*WHAT THE TASK ASKS*:
Copy each line below containing "area".

*SOURCE MATERIAL*:
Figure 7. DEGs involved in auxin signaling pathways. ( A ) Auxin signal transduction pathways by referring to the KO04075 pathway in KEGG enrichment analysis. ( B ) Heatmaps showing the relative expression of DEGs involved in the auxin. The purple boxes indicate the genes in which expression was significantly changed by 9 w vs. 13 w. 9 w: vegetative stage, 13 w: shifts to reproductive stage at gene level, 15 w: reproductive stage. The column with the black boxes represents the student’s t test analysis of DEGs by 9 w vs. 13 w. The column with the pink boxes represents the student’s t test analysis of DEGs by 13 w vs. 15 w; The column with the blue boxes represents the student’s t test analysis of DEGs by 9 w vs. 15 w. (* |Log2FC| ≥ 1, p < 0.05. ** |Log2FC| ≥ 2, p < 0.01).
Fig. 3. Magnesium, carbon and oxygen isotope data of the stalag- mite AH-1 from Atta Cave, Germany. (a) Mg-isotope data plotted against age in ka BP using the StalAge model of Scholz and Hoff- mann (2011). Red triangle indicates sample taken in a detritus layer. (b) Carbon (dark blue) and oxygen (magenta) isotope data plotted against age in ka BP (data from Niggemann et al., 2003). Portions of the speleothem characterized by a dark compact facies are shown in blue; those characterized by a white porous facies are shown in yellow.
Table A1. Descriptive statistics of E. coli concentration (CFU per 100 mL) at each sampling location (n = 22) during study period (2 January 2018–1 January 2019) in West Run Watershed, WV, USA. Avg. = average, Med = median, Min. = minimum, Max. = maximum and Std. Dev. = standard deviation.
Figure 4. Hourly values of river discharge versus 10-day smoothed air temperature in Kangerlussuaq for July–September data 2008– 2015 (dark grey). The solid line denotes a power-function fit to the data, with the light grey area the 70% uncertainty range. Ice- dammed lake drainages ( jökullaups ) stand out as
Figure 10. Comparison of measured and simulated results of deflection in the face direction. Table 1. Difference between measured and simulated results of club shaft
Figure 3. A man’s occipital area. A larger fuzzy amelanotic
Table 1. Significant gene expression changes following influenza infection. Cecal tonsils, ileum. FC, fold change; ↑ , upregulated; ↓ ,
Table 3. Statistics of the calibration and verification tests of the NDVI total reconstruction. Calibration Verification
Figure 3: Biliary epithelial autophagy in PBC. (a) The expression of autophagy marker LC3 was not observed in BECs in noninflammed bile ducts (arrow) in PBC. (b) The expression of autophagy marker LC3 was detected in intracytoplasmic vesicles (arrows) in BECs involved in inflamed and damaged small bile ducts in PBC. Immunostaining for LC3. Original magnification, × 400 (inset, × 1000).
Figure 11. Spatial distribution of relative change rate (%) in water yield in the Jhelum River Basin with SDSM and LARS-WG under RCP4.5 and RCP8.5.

*TASK OUTPUT*:
Figure 4. Hourly values of river discharge versus 10-day smoothed air temperature in Kangerlussuaq for July–September data 2008– 2015 (dark grey). The solid line denotes a power-function fit to the data, with the light grey area the 70% uncertainty range. Ice- dammed lake drainages ( jökullaups ) stand out as
Figure 3. A man’s occipital area. A larger fuzzy amelanotic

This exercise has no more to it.